Job Description
We are defining the technological landscape for the year 2026 and beyond. Nexus Horizon is seeking a visionary Senior AI Infrastructure Engineer to architect the resilient backbone of our next-generation artificial intelligence systems. You will be responsible for designing scalable, high-performance infrastructure that supports rapid model deployment and data processing at an unprecedented scale.
In this role, you will bridge the gap between cutting-edge AI research and robust engineering practices, ensuring our systems are ready for the demands of the future.
Responsibilities
- Architect and maintain high-performance GPU clusters and distributed computing environments optimized for Large Language Models (LLMs).
- Design fault-tolerant infrastructure capable of handling exabyte-scale data growth and traffic spikes.
- Implement advanced auto-scaling strategies and edge computing solutions for global latency reduction.
- Collaborate with ML researchers to optimize model inference latency and resource utilization.
- Oversee cloud migration strategies and hybrid cloud architectures using AWS, GCP, or Azure.
- Ensure end-to-end security, compliance, and data sovereignty for all 2026 roadmap initiatives.
Qualifications
- 8+ years of experience in systems engineering, DevOps, or infrastructure architecture with a focus on AI/ML.

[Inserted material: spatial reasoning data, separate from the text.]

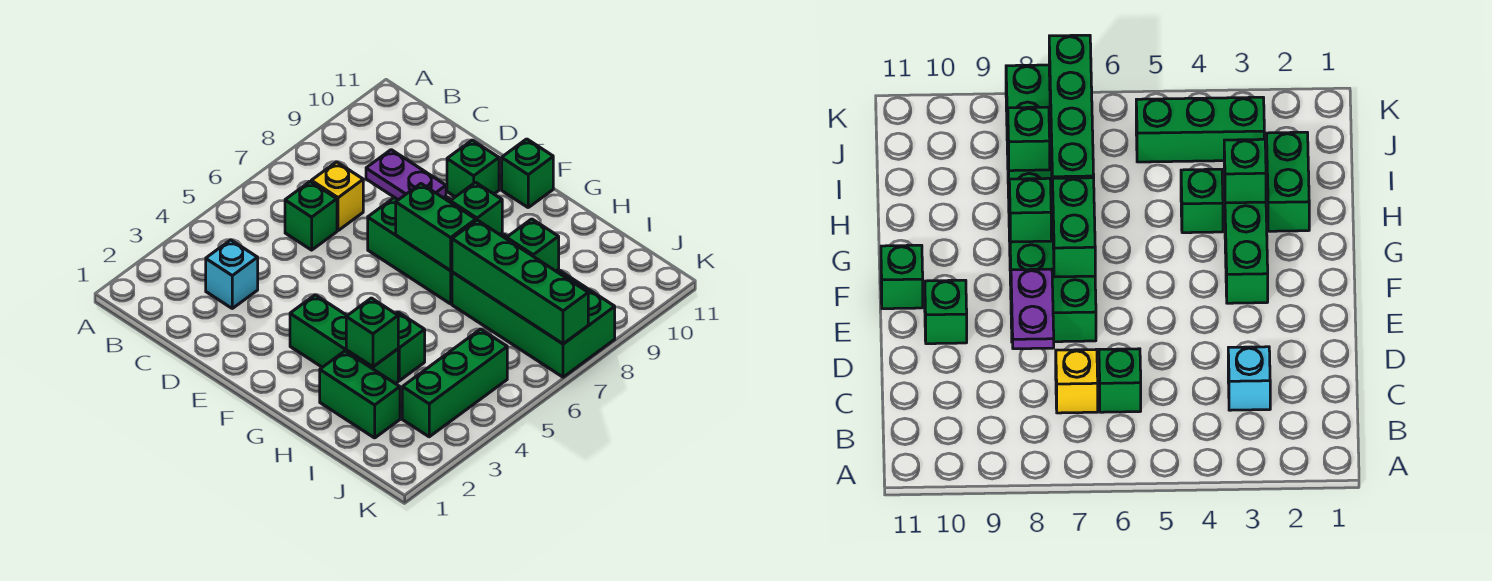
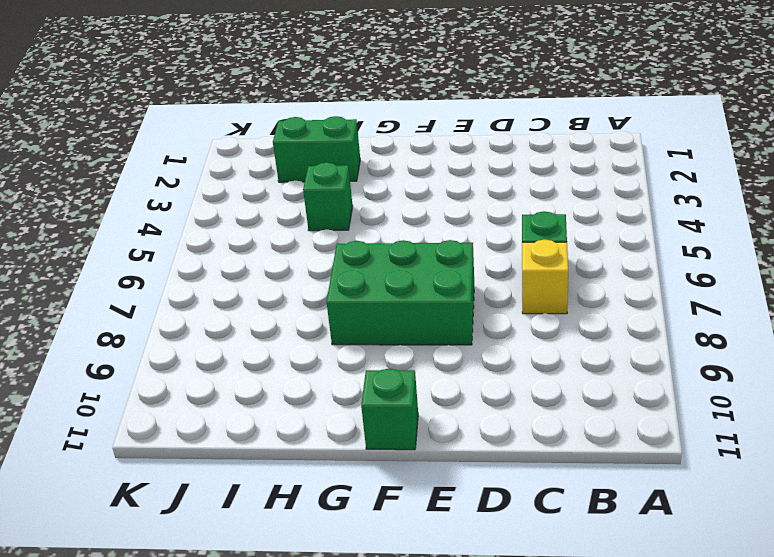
none -> cyan 1x1 brick [206,240,258,308]
none -> green 1x1 brick [447,140,499,197]
none -> green 1x3 brick [290,295,398,384]

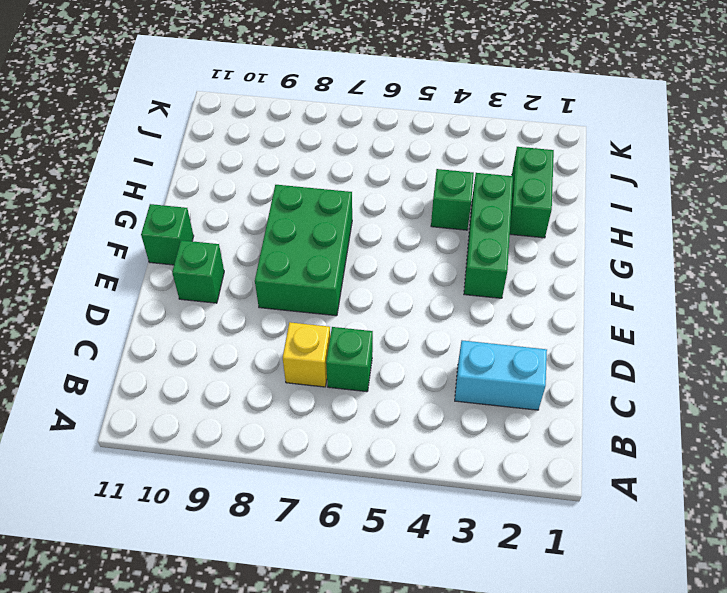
cyan 1x2 brick [455,341,547,410] -> cyan 1x1 brick [206,240,258,308]
none -> green 2x4 brick [452,234,615,377]
none -> green 1x3 brick [402,329,507,437]
none -> purple 1x2 plate [366,150,446,200]

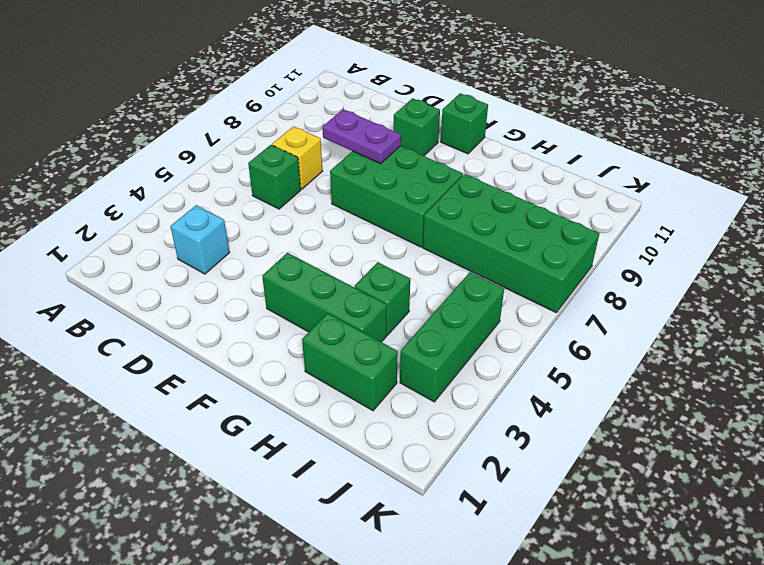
none -> green 1x2 brick [396,184,476,271]
none -> green 1x1 brick [450,182,502,235]
none -> green 1x1 brick [346,298,398,367]

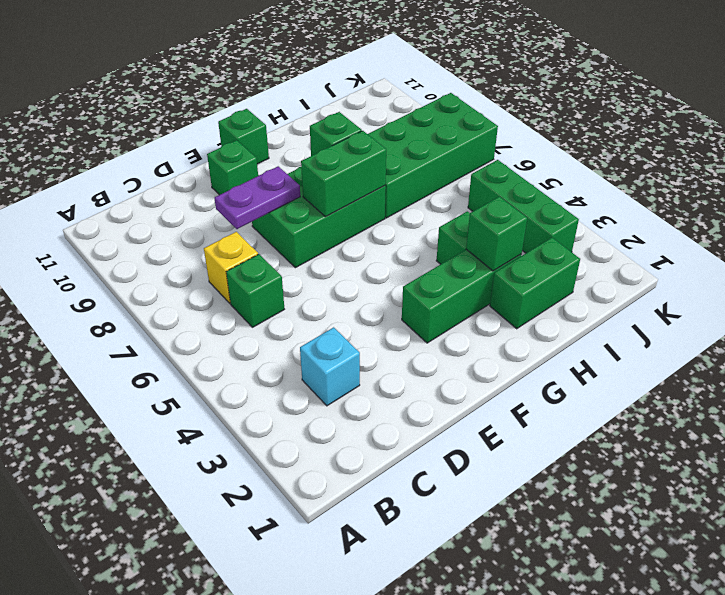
none -> green 1x4 brick [452,220,588,344]
none -> green 1x1 brick [507,219,559,271]

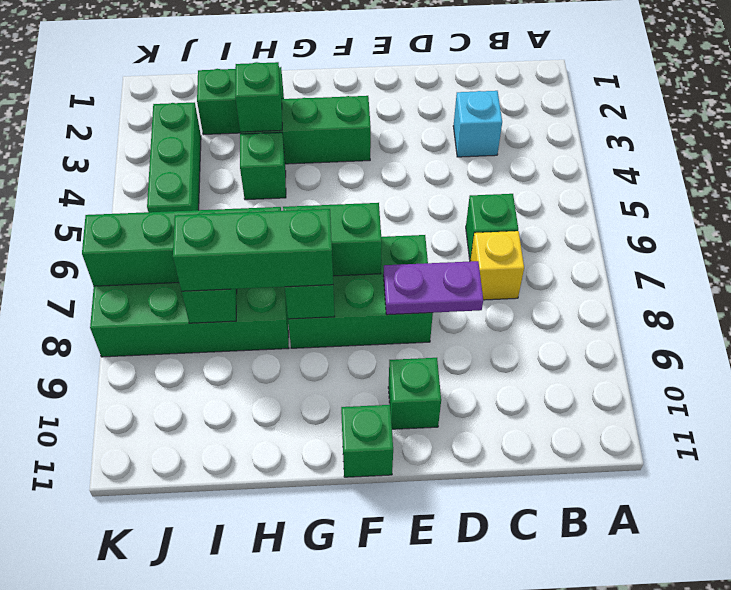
green 1x3 brick [173,209,333,291] -> none

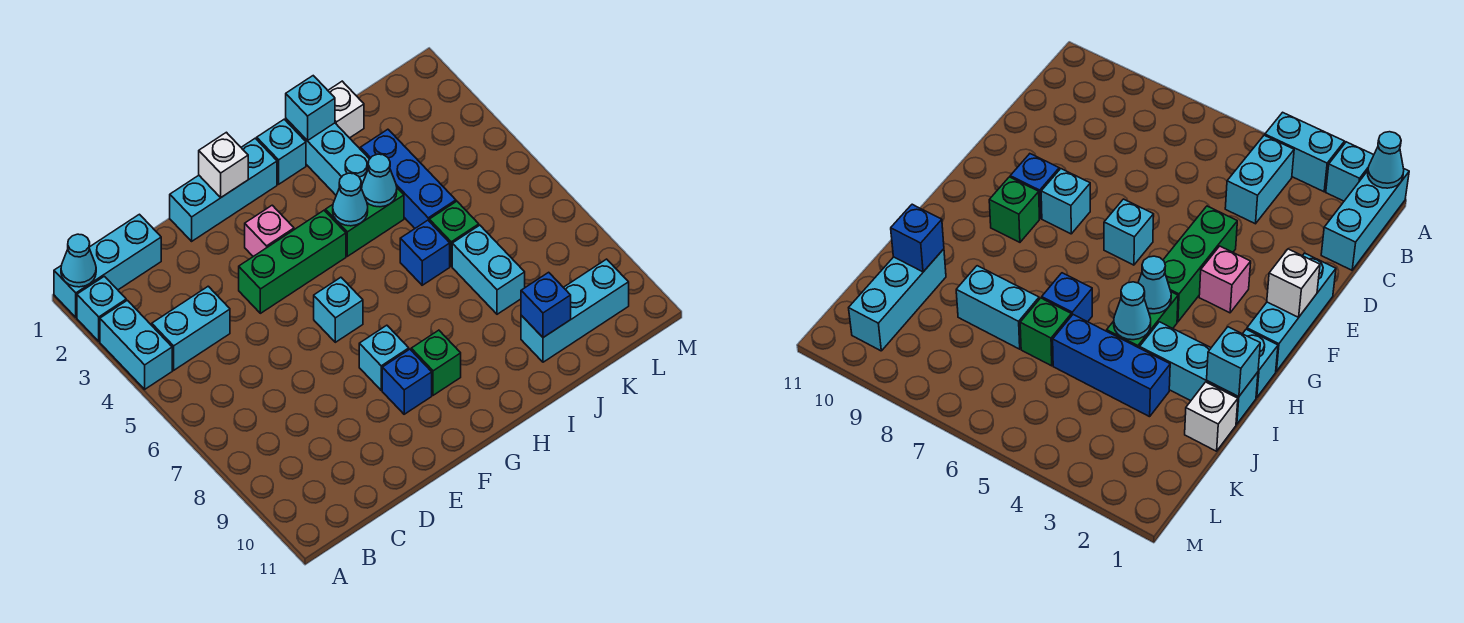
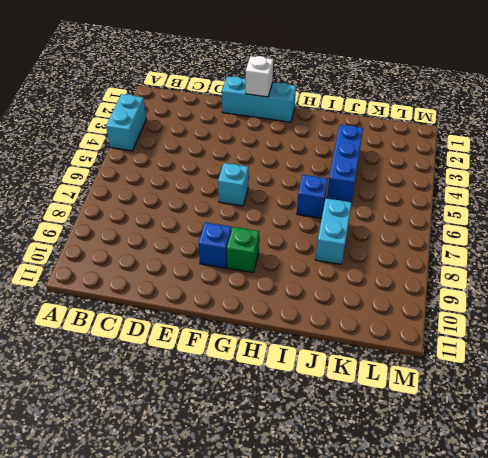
none -> cyan 1x3 brick [54,214,161,317]
none -> cyan 1x1 brick [77,276,126,341]
none -> cyan 1x2 brick [152,286,230,370]

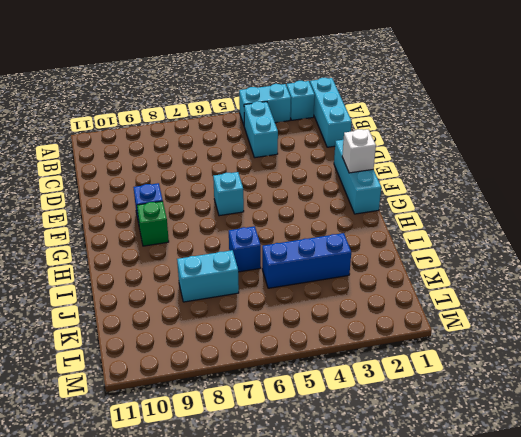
none -> green 1x3 brick [239,210,346,313]
none -> pink 1x1 brick [245,205,294,256]
none -> cyan 1x1 brick [359,325,409,390]

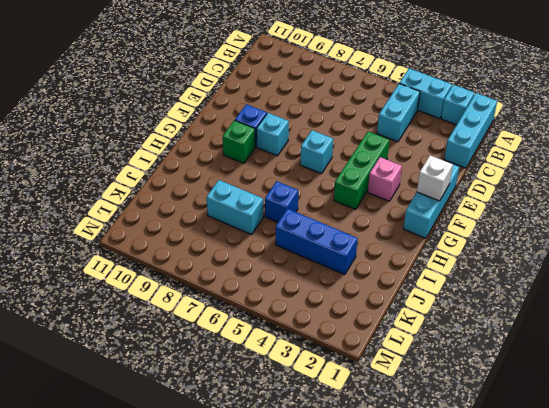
none -> cyan 1x1 brick [257,119,306,184]
none -> green 1x2 brick [326,186,404,256]
none -> cyan 1x3 brick [286,119,369,195]

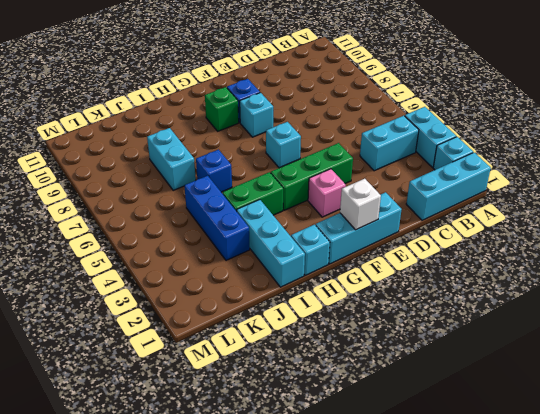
none -> white 1x1 brick [328,81,364,138]
none -> green 1x1 brick [429,201,479,266]
none -> cyan 1x3 brick [521,259,629,362]

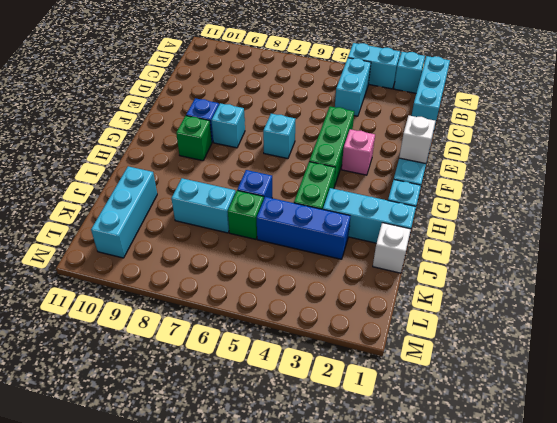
none -> cyan 1x1 cone [61,234,96,287]
none -> cyan 1x1 cone [333,173,368,226]
none -> cyan 1x1 brick [286,76,335,141]

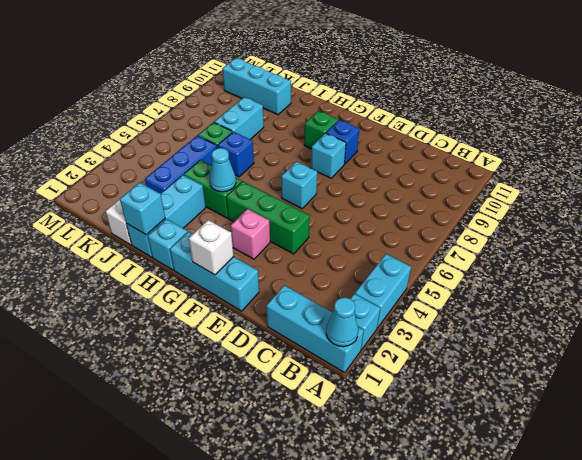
none -> cyan 1x2 brick [152,286,230,370]
none -> cyan 1x1 cone [362,154,397,207]
none -> blue 1x1 brick [521,272,571,338]

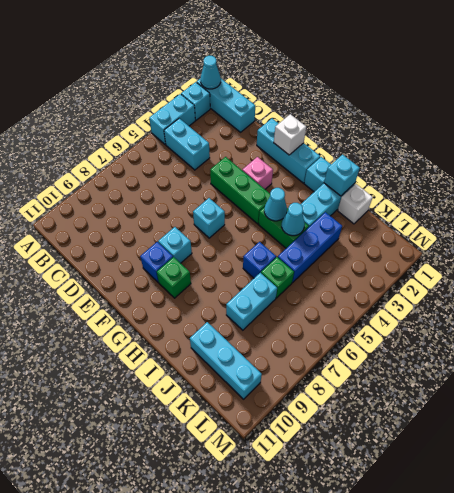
none -> blue 1x1 brick [521,272,571,338]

- Deep expertise in Python, Kubernetes, Docker, Terraform, and CI/CD pipelines.
- Proven experience managing large-scale production environments with 10k+ nodes.
- Strong understanding of AI/ML frameworks (PyTorch, TensorFlow) and hardware acceleration (NVIDIA GPUs).
- Experience with high-availability systems, database optimization, and cloud-native technologies.
- Masterβs degree in Computer Science, Engineering, or a related technical field.